Cher toi... Amiénois,
Tu le sais, la Maison de la Culture d'Amiens fête cette année ses 50 ans. Le 19 mars 1966, André Malraux, le ministre de la Culture du Général de Gaulle, l'homme qui voulait bâtir les cathédrales de l'esprit, se serait fendu dans son discours d'Amiens d'une formule souvent mal comprise et mal interprétée. Malraux aurait dit, en substance ou texto: Le 21ème siècle sera spirituel ou ne sera pas. On a longtemps traduit: Le 21ème siècle sera religieux ou ne sera pas. Ce qui n'est pas du tout la même chose.
Que penserait Malraux aujourd'hui de ce début de 21ème siècle ? Penserait-il qu'on avait bien fait de le mal comprendre ? Mériterait réflexion. La nouvelle ministre de la Culture a-t-elle pensé à cela en prononçant son discours d'Amiens à elle, cinquante ans plus tard ? Tu n'en sais rien. Tu n'étais pas parmi les invités. On ne t'avait pas invité. On t'avait invité à Moulonguet pour le match de football Amiens-Orléans, Moulonguet parce que la structure métallique du Stade de la Licorne est devenue dangereuse, la rouille, en moins de 20 ans, l'ayant sérieusement endommagée. Quand tu penses au Parthénon, au Colisée ou à la Grande Muraille de Chine, tu te demandes pourquoi vraiment des hommes sans moyens autres que... humains, ont largement construit pour 20 siècles, alors qu'aujourd'hui, avec tous leurs moyens techniques et technologiques, les hommes construisent à peine pour... 20 ans. Le Stade de la Licorne sinistré, les rencontres de football, pour éviter tout risque d'accident avec les joueurs ou les spectateurs, auront lieu désormais dans le vieux Stade Moulonguet. Retour qui n'est pas pour te déplaire: le Stade, au cœur de la ville, c'est tout de même autre chose. Les tribunes et les gradins de football, pour toi, comme pour Camus, sont aussi lieux de Culture.
A propos de la naissance, il y a donc tout juste 50 ans, de cette toute neuve Maison de la Culture, tu te souviens d'une superbe anecdote. Quelques jours après l'inauguration officielle, un homme de la campagne avait poussé jusqu'à la ville pour aller voir ce qu'il pouvait bien trouver en rapport avec son métier dans cette Maison. Pour voir ce qui pouvait bien l'intéresser.

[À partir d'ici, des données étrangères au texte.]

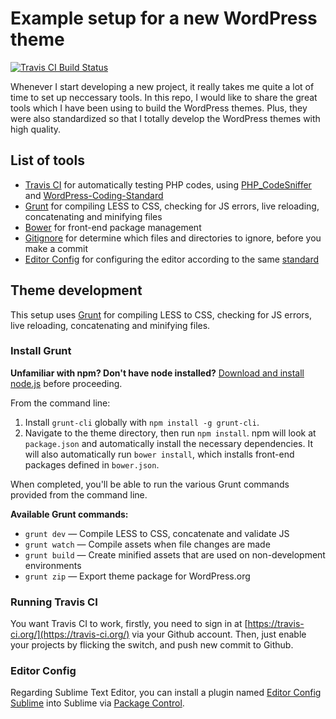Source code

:# Example setup for a new WordPress theme

[![Travis CI Build Status](https://travis-ci.org/thanhluu/wp-theme-setup.svg?branch=master)](https://travis-ci.org/thanhluu/wp-theme-setup)

Whenever I start developing a new project, it really takes me quite a lot of time to set up neccessary tools. In this repo, I would like to share the great tools which I have been using to build the WordPress themes. Plus, they were also standardized so that I totally develop the WordPress themes with high quality.

## List of tools

* [Travis CI](http://travis-ci.org) for automatically testing PHP codes, using [PHP_CodeSniffer](https://github.com/squizlabs/PHP_CodeSniffer) and [WordPress-Coding-Standard](https://github.com/WordPress-Coding-Standards/WordPress-Coding-Standards)
* [Grunt](http://gruntjs.com/) for compiling LESS to CSS, checking for JS errors, live reloading, concatenating and minifying files
* [Bower](http://bower.io/) for front-end package management
* [Gitignore](http://www.gitignore.io/) for determine which files and directories to ignore, before you make a commit
* [Editor Config](http://editorconfig.org/) for configuring the editor according to the same [standard](http://make.wordpress.org/core/handbook/coding-standards/php/#indentation)

## Theme development

This setup uses [Grunt](http://gruntjs.com/) for compiling LESS to CSS, checking for JS errors, live reloading, concatenating and minifying files.

### Install Grunt

**Unfamiliar with npm? Don't have node installed?** [Download and install node.js](http://nodejs.org/download/) before proceeding.

From the command line:

1. Install `grunt-cli` globally with `npm install -g grunt-cli`.
2. Navigate to the theme directory, then run `npm install`. npm will look at `package.json` and automatically install the necessary dependencies. It will also automatically run `bower install`, which installs front-end packages defined in `bower.json`.

When completed, you'll be able to run the various Grunt commands provided from the command line.

**Available Grunt commands:**

* `grunt dev` — Compile LESS to CSS, concatenate and validate JS
* `grunt watch` — Compile assets when file changes are made
* `grunt build` — Create minified assets that are used on non-development environments
* `grunt zip` — Export theme package for WordPress.org

### Running Travis CI

You want Travis CI to work, firstly, you need to sign in at [https://travis-ci.org/](https://travis-ci.org/) via your Github account. Then, just enable your projects by flicking the switch, and push new commit to Github.


### Editor Config
Regarding Sublime Text Editor, you can install a plugin named [Editor Config Sublime](https://github.com/sindresorhus/editorconfig-sublime) into Sublime via [Package Control](https://sublime.wbond.net/).
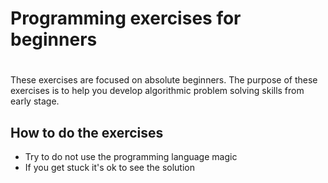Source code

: # Programming exercises for beginners
#
These exercises are focused on absolute beginners.
The purpose of these exercises is to help you develop algorithmic problem solving skills from early stage.

## How to do the exercises

* Try to do not use the programming language magic
* If you get stuck it's ok to see the solution
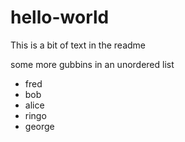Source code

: # hello-world
This is a bit of text in the readme

some more gubbins in an unordered list
- fred
- bob
- alice
- ringo
- george

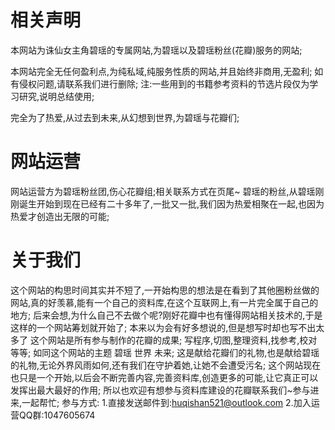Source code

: # 相关声明
本网站为诛仙女主角碧瑶的专属网站,为碧瑶以及碧瑶粉丝(花瓣)服务的网站;

本网站完全无任何盈利点,为纯私域,纯服务性质的网站,并且始终非商用,无盈利;
如有侵权问题,请联系我们进行删除;
注:一些用到的书籍参考资料的节选片段仅为学习研究,说明总结使用;

完全为了热爱,从过去到未来,从幻想到世界,为碧瑶与花瓣们;

# 网站运营
网站运营方为碧瑶粉丝团,伤心花瓣组;相关联系方式在页尾~
碧瑶的粉丝,从碧瑶刚刚诞生开始到现在已经有二十多年了,一批又一批,我们因为热爱相聚在一起,也因为热爱才创造出无限的可能;

# 关于我们
这个网站的构思时间其实并不短了,一开始构思的想法是在看到了其他圈粉丝做的网站,真的好羡慕,能有一个自己的资料库,在这个互联网上,有一片完全属于自己的地方;
后来会想,为什么自己不去做个呢?刚好花瓣中也有懂得网站相关技术的,于是这样的一个网站筹划就开始了;
本来以为会有好多想说的,但是想写时却也写不出太多了
这个网站是所有参与制作的花瓣的成果;
写程序,切图,整理资料,找参考,校对等等;
如同这个网站的主题 碧瑶 世界 未来;
这是献给花瓣们的礼物,也是献给碧瑶的礼物,无论外界风雨如何,还有我们在守护着她,让她不会遭受污名;
这个网站现在也只是一个开始,以后会不断完善内容,完善资料库,创造更多的可能,让它真正可以发挥出最大最好的作用;
所以也欢迎有想参与资料库建设的花瓣联系我们~参与进来,一起帮忙;
参与方式:
1.直接发送邮件到:<a href="mailto:huqishan521@outlook.com?subject=碧瑶狐岐资料站联系" target="_blank" rel="noopener noreferrer"
              class="catBtn"><span>huqishan521@outlook.com</span></a>
2.加入运营QQ群:1047605674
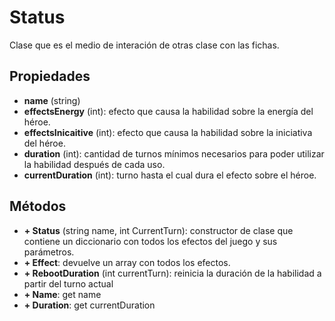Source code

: # Status

Clase que es el medio de interación de otras clase con las fichas.

## Propiedades

- **name** (string)
- **effectsEnergy** (int): efecto que causa la habilidad sobre la energía del héroe.
- **effectsInicaitive** (int): efecto que causa la habilidad sobre la iniciativa del héroe.
- **duration** (int): cantidad de turnos mínimos necesarios para poder utilizar la habilidad después de cada uso.
- **currentDuration** (int): turno hasta el cual dura el efecto sobre el héroe.

## Métodos

- **+ Status** (string name, int CurrentTurn): constructor de clase que contiene un diccionario con todos los efectos del juego y sus parámetros.
- **+ Effect**: devuelve un array con todos los efectos.
- **+ RebootDuration** (int currentTurn): reinicia la duración de la habilidad a partir del turno actual
- **+ Name**: get name
- **+ Duration**: get currentDuration
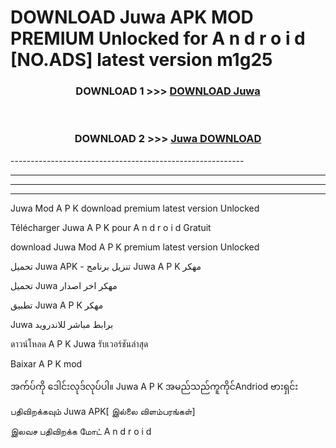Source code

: # DOWNLOAD Juwa  APK MOD PREMIUM Unlocked for A n d r o i d [NO.ADS] latest version m1g25 



<div align="center">

<h3>DOWNLOAD 1 >>> <a href="https://getmod2.web.app/?judul=Juwa ">DOWNLOAD Juwa </a></h3><br>

<h3>DOWNLOAD 2 >>> <a href="https://getmod2.web.app/?judul=Juwa ">Juwa  DOWNLOAD </a></h3>

</div>
----------------------------------------------------------

----------------------------------------------------------

----------------------------------------------------------

----------------------------------------------------------

Juwa  Mod A P K download premium latest version Unlocked

Télécharger Juwa  A P K pour A n d r o i d Gratuit

download Juwa  Mod A P K premium latest version Unlocked

تحميل Juwa  APK - تنزيل برنامج Juwa  A P K مهكر

تحميل Juwa  مهكر اخر اصدار

تطبيق Juwa  A P K مهكر

Juwa  برابط مباشر للاندرويد

ดาวน์โหลด A P K Juwa  รับเวอร์ชันล่าสุด

Baixar A P K mod

အက်ပ်ကို ဒေါင်းလုဒ်လုပ်ပါ။ Juwa  A P K အမည်သည်ကူကိုင်Andriod ဗားရှင်း

பதிவிறக்கவும் Juwa  APK[ இல்லை விளம்பரங்கள்] 
 
இலவச பதிவிறக்க மோட் A n d r o i d



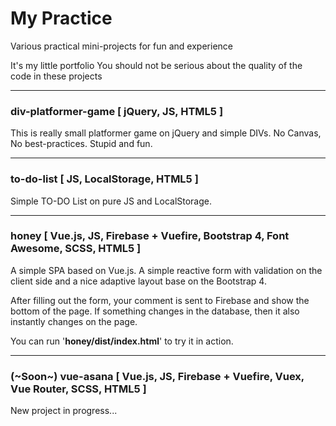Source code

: # My Practice
Various practical mini-projects for fun and experience

It's my little portfolio
You should not be serious about the quality of the code in these projects

------
### div-platformer-game  [ jQuery, JS, HTML5 ]
This is really small platformer game on jQuery and simple DIVs. No Canvas, No best-practices.
Stupid and fun.

---
### to-do-list  [ JS, LocalStorage, HTML5 ]
Simple TO-DO List on pure JS and LocalStorage.

---
### honey  [ Vue.js, JS, Firebase + Vuefire, Bootstrap 4, Font Awesome, SCSS, HTML5 ]
A simple SPA based on Vue.js.
A simple reactive form with validation on the client side and a nice adaptive layout base on the Bootstrap 4.

After filling out the form, your comment is sent to Firebase and show the bottom of the page. If something changes in the database, then it also instantly changes on the page.

You can run '**honey/dist/index.html**' to try it in action.

---
### (~Soon~) vue-asana  [ Vue.js, JS, Firebase + Vuefire, Vuex, Vue Router, SCSS, HTML5 ]
New project in progress...
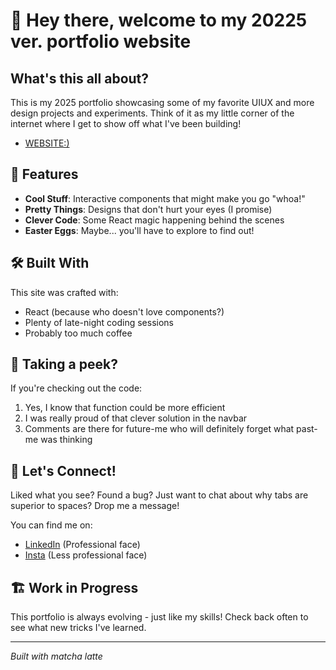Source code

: # 👋 Hey there, welcome to my 20225 ver. portfolio website

## What's this all about?

This is my 2025 portfolio showcasing some of my favorite UIUX and more design projects and experiments. Think of it as my little corner of the internet where I get to show off what I've been building!
- [WEBSITE:)](https://ruocanpeng.com/)

## 🚀 Features

- **Cool Stuff**: Interactive components that might make you go "whoa!"
- **Pretty Things**: Designs that don't hurt your eyes (I promise)
- **Clever Code**: Some React magic happening behind the scenes
- **Easter Eggs**: Maybe... you'll have to explore to find out!

## 🛠️ Built With

This site was crafted with:
- React (because who doesn't love components?)
- Plenty of late-night coding sessions
- Probably too much coffee

## 👀 Taking a peek?

If you're checking out the code:
1. Yes, I know that function could be more efficient
2. I was really proud of that clever solution in the navbar
3. Comments are there for future-me who will definitely forget what past-me was thinking

## 🤝 Let's Connect!

Liked what you see? Found a bug? Just want to chat about why tabs are superior to spaces? Drop me a message!

You can find me on:
- [LinkedIn](https://www.linkedin.com/in/stellapengrnr/) (Professional face)
- [Insta](https://www.instagram.com/ste11acc/) (Less professional face)


## 🏗️ Work in Progress

This portfolio is always evolving - just like my skills! Check back often to see what new tricks I've learned.

---

*Built with matcha latte*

En bleu de travail, casquette sur la tête, il a timidement poussé la porte vitrée du bâtiment tout en béton tout neuf. Comme on savait le faire à cette époque, il a, d'un geste à la fois précieux et gracieux, salué l'hôtesse en retirant d'une main leste sa casquette et après un court instant, le temps d'embrasser le nouvel espace d'un beau regard circulaire, il a osé poser la question, sa question, la seule qui lui importait : Où sont les tracteurs ?
La dame de l'accueil, un peu gênée, a souri et a très vite expliqué qu'il n'y avait pas de tracteurs exposés dans la Maison et qu'à son avis il n'y en aurait jamais. L'homme a semblé déçu. Il a fait deux pas en arrière, a bredouillé quelques mots d'excuses, pour le dérangement, avant de tourner les talons. Définitivement.
Dehors, il a revissé sa casquette sur sa tête et a réalisé sa bévue. Pour lui, la Culture, depuis toujours, c'était l'Agri / Culture, la culture de la terre. Une Maison de la Culture, ça devait forcément exposer des tracteurs. Au village, tout le monde ou presque travaillait "dans la culture".
Avec Malraux, une véritable révolution culturelle allait s'écrire. Une révolution qui allait d'abord s'écrire dans le vocabulaire. Du monde de l'Agri/culture, on passait dans le monde de la Culture. De la culture de la terre à une Terre de Culture. Pour effacer, à tout jamais, - Malraux dixit -, le mot hideux de province. Formule, au fond, légèrement maladroite.
Tous ceux qui n'avaient alors, à la campagne, pour seul diplôme, que leur BSP, leur Bon Sens Paysan, se sont bien rendus compte qu'on allait changer d'époque. De façon de vivre et de penser. L'histoire ne dit pas si l'homme qui voulait voir les tracteurs est revenu à la Maison de la Culture. Pour y voir des Spectacles, des Expositions, du Théâtre... Pour y écouter de la musique, des concerts, de la musique... classique, mais aussi des chanteurs dits de... variétés.
Toi, tu te prends à rêver que oui.
© Jean-Louis Crimon
Première parution : 28 Février 2016.